Required work: The stretch wanted below opens at the line containing "IS-15, due: Nov 28 -> Nov 29" and closes at the line containing "#11, status: Em andamento -> A fazer". Please return it exactly, with no other lines.
::::::
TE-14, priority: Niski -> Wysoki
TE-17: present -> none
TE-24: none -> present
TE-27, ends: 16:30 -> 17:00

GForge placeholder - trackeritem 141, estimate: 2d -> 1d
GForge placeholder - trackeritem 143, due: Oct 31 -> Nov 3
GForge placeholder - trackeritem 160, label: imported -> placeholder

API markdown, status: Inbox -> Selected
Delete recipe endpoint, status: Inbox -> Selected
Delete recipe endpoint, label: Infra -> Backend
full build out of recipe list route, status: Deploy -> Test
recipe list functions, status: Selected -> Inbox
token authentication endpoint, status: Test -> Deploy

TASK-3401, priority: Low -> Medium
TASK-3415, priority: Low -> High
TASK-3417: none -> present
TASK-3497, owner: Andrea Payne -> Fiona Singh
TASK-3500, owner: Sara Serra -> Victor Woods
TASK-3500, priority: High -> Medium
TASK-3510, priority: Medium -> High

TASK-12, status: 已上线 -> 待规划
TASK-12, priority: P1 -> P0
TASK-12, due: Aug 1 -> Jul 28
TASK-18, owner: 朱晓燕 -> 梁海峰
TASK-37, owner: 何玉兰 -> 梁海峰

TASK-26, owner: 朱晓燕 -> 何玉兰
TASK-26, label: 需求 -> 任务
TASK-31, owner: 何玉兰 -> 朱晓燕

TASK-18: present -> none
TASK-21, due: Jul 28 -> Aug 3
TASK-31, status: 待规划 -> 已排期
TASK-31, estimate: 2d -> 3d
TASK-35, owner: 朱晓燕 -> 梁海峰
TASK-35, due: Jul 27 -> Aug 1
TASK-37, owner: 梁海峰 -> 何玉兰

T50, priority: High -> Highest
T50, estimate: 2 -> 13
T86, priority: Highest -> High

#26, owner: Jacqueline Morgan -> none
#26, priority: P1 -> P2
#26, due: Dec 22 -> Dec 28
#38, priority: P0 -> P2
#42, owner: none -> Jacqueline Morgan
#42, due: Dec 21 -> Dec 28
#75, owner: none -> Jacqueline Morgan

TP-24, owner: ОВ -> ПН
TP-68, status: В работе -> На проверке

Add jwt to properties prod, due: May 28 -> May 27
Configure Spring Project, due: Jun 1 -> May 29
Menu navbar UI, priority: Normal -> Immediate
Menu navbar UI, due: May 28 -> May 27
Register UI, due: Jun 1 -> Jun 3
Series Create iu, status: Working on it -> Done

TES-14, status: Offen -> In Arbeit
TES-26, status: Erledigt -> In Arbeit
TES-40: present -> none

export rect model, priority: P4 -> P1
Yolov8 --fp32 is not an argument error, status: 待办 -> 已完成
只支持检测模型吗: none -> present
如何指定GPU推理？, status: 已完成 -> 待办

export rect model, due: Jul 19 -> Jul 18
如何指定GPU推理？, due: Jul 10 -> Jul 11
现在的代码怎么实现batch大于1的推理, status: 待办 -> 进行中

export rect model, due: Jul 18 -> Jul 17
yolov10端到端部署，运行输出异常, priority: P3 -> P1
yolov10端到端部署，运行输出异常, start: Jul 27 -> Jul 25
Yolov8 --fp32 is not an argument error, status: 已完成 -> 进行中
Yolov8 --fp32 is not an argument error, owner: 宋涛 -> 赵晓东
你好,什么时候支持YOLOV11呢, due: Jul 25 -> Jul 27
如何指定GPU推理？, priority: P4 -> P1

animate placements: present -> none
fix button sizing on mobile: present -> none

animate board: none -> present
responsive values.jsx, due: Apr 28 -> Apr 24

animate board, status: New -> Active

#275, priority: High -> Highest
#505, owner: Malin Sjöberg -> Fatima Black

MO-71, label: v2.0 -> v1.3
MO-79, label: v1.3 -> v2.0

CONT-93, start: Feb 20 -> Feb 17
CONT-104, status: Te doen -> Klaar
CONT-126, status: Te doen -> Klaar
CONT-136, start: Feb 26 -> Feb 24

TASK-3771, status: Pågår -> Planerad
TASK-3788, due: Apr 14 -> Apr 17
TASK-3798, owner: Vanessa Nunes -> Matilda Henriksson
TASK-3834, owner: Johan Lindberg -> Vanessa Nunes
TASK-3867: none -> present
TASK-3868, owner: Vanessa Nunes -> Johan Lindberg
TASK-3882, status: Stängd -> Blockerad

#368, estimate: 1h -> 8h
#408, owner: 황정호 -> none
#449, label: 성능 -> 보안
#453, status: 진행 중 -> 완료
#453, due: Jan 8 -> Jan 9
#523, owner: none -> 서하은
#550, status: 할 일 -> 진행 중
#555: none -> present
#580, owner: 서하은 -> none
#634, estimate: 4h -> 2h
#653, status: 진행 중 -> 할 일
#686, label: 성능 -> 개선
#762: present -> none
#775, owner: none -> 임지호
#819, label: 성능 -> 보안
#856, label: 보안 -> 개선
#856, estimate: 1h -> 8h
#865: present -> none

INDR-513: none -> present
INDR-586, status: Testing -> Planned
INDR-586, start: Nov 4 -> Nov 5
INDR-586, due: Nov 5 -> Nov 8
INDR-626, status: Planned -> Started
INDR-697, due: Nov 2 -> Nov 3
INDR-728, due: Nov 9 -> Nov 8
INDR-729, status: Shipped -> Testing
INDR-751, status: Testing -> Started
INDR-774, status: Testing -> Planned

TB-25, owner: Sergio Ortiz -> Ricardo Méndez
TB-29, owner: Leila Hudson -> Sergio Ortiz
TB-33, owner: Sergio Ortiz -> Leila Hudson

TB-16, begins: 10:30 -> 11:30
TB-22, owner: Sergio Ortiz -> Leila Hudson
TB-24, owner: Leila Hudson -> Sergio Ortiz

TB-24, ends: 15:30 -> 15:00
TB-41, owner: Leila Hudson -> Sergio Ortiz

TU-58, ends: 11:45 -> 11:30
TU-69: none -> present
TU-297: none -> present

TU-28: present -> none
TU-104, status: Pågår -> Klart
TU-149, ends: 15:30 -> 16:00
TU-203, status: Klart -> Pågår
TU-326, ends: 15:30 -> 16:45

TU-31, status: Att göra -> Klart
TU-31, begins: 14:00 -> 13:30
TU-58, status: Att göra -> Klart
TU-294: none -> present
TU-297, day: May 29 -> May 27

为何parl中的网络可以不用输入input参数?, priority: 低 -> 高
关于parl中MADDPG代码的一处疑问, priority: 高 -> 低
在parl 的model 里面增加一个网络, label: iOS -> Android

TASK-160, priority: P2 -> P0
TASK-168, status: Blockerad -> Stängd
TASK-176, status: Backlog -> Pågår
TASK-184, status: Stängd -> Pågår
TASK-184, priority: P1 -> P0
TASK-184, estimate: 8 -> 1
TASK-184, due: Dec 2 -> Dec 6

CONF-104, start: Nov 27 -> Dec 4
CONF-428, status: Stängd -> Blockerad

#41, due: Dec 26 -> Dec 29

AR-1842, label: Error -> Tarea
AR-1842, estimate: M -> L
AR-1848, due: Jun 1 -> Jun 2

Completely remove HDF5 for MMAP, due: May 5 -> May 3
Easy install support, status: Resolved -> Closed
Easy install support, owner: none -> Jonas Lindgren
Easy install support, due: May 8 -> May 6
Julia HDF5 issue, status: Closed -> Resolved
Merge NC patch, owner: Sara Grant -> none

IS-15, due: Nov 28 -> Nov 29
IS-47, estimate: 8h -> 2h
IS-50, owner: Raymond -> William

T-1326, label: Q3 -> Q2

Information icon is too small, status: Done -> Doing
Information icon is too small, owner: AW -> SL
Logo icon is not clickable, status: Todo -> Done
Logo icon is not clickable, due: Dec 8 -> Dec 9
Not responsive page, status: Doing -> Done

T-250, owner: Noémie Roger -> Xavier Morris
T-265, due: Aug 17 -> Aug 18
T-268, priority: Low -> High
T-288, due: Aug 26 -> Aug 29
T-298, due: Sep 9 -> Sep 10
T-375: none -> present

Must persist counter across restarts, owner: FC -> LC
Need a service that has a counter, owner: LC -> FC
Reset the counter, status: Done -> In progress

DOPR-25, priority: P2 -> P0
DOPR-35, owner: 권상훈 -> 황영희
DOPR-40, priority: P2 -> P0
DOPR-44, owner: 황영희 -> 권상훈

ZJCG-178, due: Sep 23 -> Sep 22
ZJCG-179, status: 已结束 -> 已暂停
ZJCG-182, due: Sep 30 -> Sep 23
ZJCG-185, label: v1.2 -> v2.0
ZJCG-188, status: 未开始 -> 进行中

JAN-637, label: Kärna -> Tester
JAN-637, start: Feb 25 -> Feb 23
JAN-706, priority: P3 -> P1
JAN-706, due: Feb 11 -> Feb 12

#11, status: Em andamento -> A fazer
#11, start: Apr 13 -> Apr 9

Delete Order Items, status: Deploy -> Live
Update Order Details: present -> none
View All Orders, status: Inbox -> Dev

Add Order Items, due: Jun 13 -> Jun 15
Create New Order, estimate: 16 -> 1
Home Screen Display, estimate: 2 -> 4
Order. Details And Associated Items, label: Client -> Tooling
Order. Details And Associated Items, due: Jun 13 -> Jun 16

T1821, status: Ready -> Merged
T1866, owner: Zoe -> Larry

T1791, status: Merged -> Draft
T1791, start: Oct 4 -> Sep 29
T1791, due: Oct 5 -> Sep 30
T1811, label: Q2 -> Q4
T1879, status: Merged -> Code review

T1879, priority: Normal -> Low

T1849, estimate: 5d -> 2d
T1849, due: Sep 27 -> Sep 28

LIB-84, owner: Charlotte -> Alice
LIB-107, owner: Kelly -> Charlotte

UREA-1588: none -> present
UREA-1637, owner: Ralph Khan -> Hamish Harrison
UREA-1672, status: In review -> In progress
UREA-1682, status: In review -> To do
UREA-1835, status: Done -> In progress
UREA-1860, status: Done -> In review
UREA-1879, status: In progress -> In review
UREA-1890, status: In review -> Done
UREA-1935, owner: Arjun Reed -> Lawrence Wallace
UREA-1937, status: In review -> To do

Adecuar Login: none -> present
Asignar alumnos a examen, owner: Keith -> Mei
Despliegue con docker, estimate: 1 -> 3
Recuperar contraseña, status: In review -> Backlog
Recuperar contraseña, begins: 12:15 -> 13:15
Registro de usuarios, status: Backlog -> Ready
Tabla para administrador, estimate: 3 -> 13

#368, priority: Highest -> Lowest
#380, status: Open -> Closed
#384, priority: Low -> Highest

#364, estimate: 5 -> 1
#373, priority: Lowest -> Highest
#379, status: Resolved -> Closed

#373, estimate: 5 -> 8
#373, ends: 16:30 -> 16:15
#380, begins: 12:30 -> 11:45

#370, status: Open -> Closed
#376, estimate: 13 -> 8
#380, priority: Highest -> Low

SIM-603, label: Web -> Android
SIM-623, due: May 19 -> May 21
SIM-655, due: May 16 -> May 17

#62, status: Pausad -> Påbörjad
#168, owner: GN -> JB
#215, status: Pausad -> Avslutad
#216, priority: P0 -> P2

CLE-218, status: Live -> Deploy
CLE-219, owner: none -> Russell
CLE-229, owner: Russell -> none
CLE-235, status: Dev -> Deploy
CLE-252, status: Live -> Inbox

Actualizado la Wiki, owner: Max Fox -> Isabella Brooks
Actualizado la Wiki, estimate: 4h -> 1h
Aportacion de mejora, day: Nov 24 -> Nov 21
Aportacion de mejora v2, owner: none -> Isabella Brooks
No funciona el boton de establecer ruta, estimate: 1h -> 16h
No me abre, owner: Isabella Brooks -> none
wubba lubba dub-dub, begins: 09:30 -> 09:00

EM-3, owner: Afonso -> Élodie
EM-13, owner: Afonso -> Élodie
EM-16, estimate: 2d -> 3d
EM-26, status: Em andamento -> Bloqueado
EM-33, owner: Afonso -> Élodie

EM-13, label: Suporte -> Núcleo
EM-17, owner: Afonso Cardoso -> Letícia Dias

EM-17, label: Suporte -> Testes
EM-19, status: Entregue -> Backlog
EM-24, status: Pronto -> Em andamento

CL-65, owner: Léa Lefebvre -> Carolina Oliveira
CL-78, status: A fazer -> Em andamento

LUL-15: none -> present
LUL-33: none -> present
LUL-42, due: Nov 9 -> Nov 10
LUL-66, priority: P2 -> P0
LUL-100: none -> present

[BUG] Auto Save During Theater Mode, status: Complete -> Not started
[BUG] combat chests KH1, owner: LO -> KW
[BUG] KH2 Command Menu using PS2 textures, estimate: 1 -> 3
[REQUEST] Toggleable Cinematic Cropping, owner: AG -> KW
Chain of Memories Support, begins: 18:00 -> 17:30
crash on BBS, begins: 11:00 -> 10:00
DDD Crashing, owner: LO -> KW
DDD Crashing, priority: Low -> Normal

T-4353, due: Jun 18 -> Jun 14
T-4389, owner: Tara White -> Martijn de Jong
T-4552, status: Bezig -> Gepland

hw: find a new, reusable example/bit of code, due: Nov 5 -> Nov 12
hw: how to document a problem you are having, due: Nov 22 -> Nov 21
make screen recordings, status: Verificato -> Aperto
::::::
Answer section:
IS-15, due: Nov 28 -> Nov 29
IS-47, estimate: 8h -> 2h
IS-50, owner: Raymond -> William

T-1326, label: Q3 -> Q2

Information icon is too small, status: Done -> Doing
Information icon is too small, owner: AW -> SL
Logo icon is not clickable, status: Todo -> Done
Logo icon is not clickable, due: Dec 8 -> Dec 9
Not responsive page, status: Doing -> Done

T-250, owner: Noémie Roger -> Xavier Morris
T-265, due: Aug 17 -> Aug 18
T-268, priority: Low -> High
T-288, due: Aug 26 -> Aug 29
T-298, due: Sep 9 -> Sep 10
T-375: none -> present

Must persist counter across restarts, owner: FC -> LC
Need a service that has a counter, owner: LC -> FC
Reset the counter, status: Done -> In progress

DOPR-25, priority: P2 -> P0
DOPR-35, owner: 권상훈 -> 황영희
DOPR-40, priority: P2 -> P0
DOPR-44, owner: 황영희 -> 권상훈

ZJCG-178, due: Sep 23 -> Sep 22
ZJCG-179, status: 已结束 -> 已暂停
ZJCG-182, due: Sep 30 -> Sep 23
ZJCG-185, label: v1.2 -> v2.0
ZJCG-188, status: 未开始 -> 进行中

JAN-637, label: Kärna -> Tester
JAN-637, start: Feb 25 -> Feb 23
JAN-706, priority: P3 -> P1
JAN-706, due: Feb 11 -> Feb 12

#11, status: Em andamento -> A fazer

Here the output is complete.